■ Your task: Each line of the material should be output exactly as shown.

■ Information shown:
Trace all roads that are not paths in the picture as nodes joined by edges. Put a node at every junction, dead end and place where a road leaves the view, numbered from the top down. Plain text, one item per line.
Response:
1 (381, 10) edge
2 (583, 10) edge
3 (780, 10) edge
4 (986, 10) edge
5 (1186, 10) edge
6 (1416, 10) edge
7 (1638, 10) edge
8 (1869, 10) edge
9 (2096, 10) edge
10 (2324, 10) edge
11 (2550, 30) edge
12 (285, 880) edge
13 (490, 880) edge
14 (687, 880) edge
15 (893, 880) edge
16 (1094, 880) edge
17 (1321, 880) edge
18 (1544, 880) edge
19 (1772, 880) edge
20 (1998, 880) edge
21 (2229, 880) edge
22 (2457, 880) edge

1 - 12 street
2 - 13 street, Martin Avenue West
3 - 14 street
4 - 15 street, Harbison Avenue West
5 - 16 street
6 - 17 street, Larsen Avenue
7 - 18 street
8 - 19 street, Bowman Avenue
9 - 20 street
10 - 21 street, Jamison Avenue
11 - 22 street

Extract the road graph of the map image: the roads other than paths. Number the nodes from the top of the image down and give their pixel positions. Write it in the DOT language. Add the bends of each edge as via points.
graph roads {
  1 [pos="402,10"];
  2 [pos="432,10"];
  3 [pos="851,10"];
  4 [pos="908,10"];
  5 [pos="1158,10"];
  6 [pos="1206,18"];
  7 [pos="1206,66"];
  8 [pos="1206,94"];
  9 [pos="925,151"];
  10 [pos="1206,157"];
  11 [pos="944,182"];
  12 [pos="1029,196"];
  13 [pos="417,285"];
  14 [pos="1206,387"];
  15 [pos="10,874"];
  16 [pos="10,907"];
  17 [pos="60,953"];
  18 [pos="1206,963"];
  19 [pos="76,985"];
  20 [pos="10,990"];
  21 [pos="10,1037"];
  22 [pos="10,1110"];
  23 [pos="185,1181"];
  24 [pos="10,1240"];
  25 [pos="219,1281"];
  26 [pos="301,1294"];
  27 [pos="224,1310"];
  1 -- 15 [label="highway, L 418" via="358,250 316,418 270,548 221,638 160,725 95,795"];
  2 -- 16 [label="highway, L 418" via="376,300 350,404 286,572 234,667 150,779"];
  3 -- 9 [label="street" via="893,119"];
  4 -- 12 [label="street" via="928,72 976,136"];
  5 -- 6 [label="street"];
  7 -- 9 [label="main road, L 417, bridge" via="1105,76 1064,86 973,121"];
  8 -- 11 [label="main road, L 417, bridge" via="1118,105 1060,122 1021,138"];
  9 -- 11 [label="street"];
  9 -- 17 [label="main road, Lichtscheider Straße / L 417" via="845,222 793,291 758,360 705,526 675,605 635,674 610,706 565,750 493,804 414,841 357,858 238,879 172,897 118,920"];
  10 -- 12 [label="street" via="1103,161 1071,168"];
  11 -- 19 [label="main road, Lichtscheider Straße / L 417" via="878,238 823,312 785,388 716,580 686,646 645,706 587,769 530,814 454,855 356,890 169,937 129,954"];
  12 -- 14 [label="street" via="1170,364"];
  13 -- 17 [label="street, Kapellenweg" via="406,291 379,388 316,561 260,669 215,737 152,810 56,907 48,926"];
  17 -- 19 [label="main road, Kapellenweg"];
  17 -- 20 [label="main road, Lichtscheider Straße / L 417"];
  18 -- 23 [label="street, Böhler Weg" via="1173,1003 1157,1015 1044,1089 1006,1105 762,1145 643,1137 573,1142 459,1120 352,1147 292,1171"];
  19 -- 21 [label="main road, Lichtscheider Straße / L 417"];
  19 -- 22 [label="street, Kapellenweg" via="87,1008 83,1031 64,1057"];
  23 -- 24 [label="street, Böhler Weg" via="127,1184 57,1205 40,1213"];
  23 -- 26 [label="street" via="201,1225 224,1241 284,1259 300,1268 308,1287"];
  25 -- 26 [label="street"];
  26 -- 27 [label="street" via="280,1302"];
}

■ Answer to this exercise:
Trace all roads that are not paths in the picture as nodes joined by edges. Put a node at every junction, dead end and place where a road leaves the view, numbered from the top down. Plain text, one item per line.
Response:
1 (381, 10) edge
2 (583, 10) edge
3 (780, 10) edge
4 (986, 10) edge
5 (1186, 10) edge
6 (1416, 10) edge
7 (1638, 10) edge
8 (1869, 10) edge
9 (2096, 10) edge
10 (2324, 10) edge
11 (2550, 30) edge
12 (285, 880) edge
13 (490, 880) edge
14 (687, 880) edge
15 (893, 880) edge
16 (1094, 880) edge
17 (1321, 880) edge
18 (1544, 880) edge
19 (1772, 880) edge
20 (1998, 880) edge
21 (2229, 880) edge
22 (2457, 880) edge

1 - 12 street
2 - 13 street, Martin Avenue West
3 - 14 street
4 - 15 street, Harbison Avenue West
5 - 16 street
6 - 17 street, Larsen Avenue
7 - 18 street
8 - 19 street, Bowman Avenue
9 - 20 street
10 - 21 street, Jamison Avenue
11 - 22 street

Extract the road graph of the map image: the roads other than paths. Number the nodes from the top of the image down and give their pixel positions. Write it in the DOT language. Add the bends of each edge as via points.
graph roads {
  1 [pos="402,10"];
  2 [pos="432,10"];
  3 [pos="851,10"];
  4 [pos="908,10"];
  5 [pos="1158,10"];
  6 [pos="1206,18"];
  7 [pos="1206,66"];
  8 [pos="1206,94"];
  9 [pos="925,151"];
  10 [pos="1206,157"];
  11 [pos="944,182"];
  12 [pos="1029,196"];
  13 [pos="417,285"];
  14 [pos="1206,387"];
  15 [pos="10,874"];
  16 [pos="10,907"];
  17 [pos="60,953"];
  18 [pos="1206,963"];
  19 [pos="76,985"];
  20 [pos="10,990"];
  21 [pos="10,1037"];
  22 [pos="10,1110"];
  23 [pos="185,1181"];
  24 [pos="10,1240"];
  25 [pos="219,1281"];
  26 [pos="301,1294"];
  27 [pos="224,1310"];
  1 -- 15 [label="highway, L 418" via="358,250 316,418 270,548 221,638 160,725 95,795"];
  2 -- 16 [label="highway, L 418" via="376,300 350,404 286,572 234,667 150,779"];
  3 -- 9 [label="street" via="893,119"];
  4 -- 12 [label="street" via="928,72 976,136"];
  5 -- 6 [label="street"];
  7 -- 9 [label="main road, L 417, bridge" via="1105,76 1064,86 973,121"];
  8 -- 11 [label="main road, L 417, bridge" via="1118,105 1060,122 1021,138"];
  9 -- 11 [label="street"];
  9 -- 17 [label="main road, Lichtscheider Straße / L 417" via="845,222 793,291 758,360 705,526 675,605 635,674 610,706 565,750 493,804 414,841 357,858 238,879 172,897 118,920"];
  10 -- 12 [label="street" via="1103,161 1071,168"];
  11 -- 19 [label="main road, Lichtscheider Straße / L 417" via="878,238 823,312 785,388 716,580 686,646 645,706 587,769 530,814 454,855 356,890 169,937 129,954"];
  12 -- 14 [label="street" via="1170,364"];
  13 -- 17 [label="street, Kapellenweg" via="406,291 379,388 316,561 260,669 215,737 152,810 56,907 48,926"];
  17 -- 19 [label="main road, Kapellenweg"];
  17 -- 20 [label="main road, Lichtscheider Straße / L 417"];
  18 -- 23 [label="street, Böhler Weg" via="1173,1003 1157,1015 1044,1089 1006,1105 762,1145 643,1137 573,1142 459,1120 352,1147 292,1171"];
  19 -- 21 [label="main road, Lichtscheider Straße / L 417"];
  19 -- 22 [label="street, Kapellenweg" via="87,1008 83,1031 64,1057"];
  23 -- 24 [label="street, Böhler Weg" via="127,1184 57,1205 40,1213"];
  23 -- 26 [label="street" via="201,1225 224,1241 284,1259 300,1268 308,1287"];
  25 -- 26 [label="street"];
  26 -- 27 [label="street" via="280,1302"];
}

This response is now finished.